Banks channel largest share of loans to manufacturing sector

Banks channel largest share of loans to manufacturing sector

ISTANBUL
Banks channel largest share of loans to manufacturing sector

Türkiye’s banking sector extended the highest volume of loans to the manufacturing industry as of the end of August, according to data from the Banking Regulation and Supervision Agency (BDDK).

Total cash loans, including non-performing loans, rose from 16.34 trillion Turkish Liras at the end of December 2024 to 21.09 trillion liras in August 2025, marking an increase of nearly 30 percent in just eight months.

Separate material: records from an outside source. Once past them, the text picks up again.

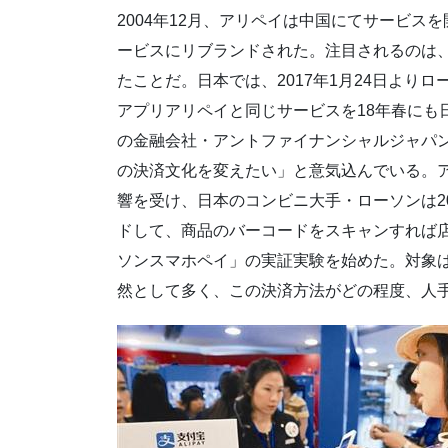
2004年12月、アリペイは中国にてサービスを
ービスにリブランドされた。注目されるのは
たことだ。日本では、2017年1月24日より
アプリアリペイと同じサービスを18年春にも
の金融会社・アントファイナンシャルジャパ
の決済文化を変えたい」と意気込んでいる。ア
響を受け、日本のコンビニ大手・ローソンは20
ドして、商品のバーコードをスキャンすれば
ソンスマホペイ」の実証実験を始めた。対象
然として多く、この決済方法がどの程度、人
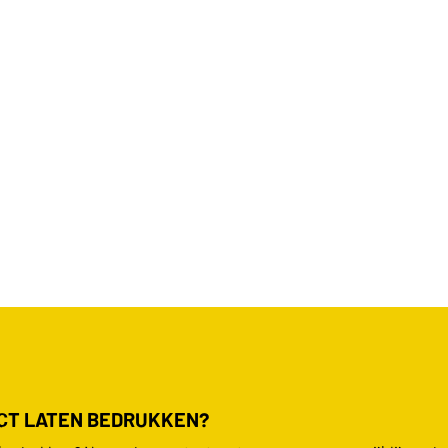
UCT LATEN BEDRUKKEN?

The manufacturing sector accounted for the largest share, with 4.96 trillion liras in loans, representing 22 percent of the total. Within manufacturing, the metal industry received the most financing at 830.1 billion liras, followed by textiles with 685.7 billion liras and food, beverages and tobacco with 602 billion liras.

The second-largest recipient of loans was the wholesale and retail trade sector, including motor vehicle services and household goods, which secured 2.42 trillion liras, or 11 percent of total lending. Of this, 1.4 trillion liras went to wholesale trade and brokerage, 704 billion liras to retail trade and personal goods and 318 billion liras to motor vehicles and fuel sales.

From January to August, the sector with the fastest proportional growth in lending was defense, public administration and compulsory social security, which saw a 45.5 percent increase. No sector recorded a decline in credit volume during the period.

Small and medium-sized enterprises (SMEs) also remained a key focus of lending. Banks extended 5.39 trillion liras in loans to SMEs, including 1.44 trillion liras to micro businesses, 1.49 trillion liras to small enterprises and 2.48 trillion liras to medium-sized firms.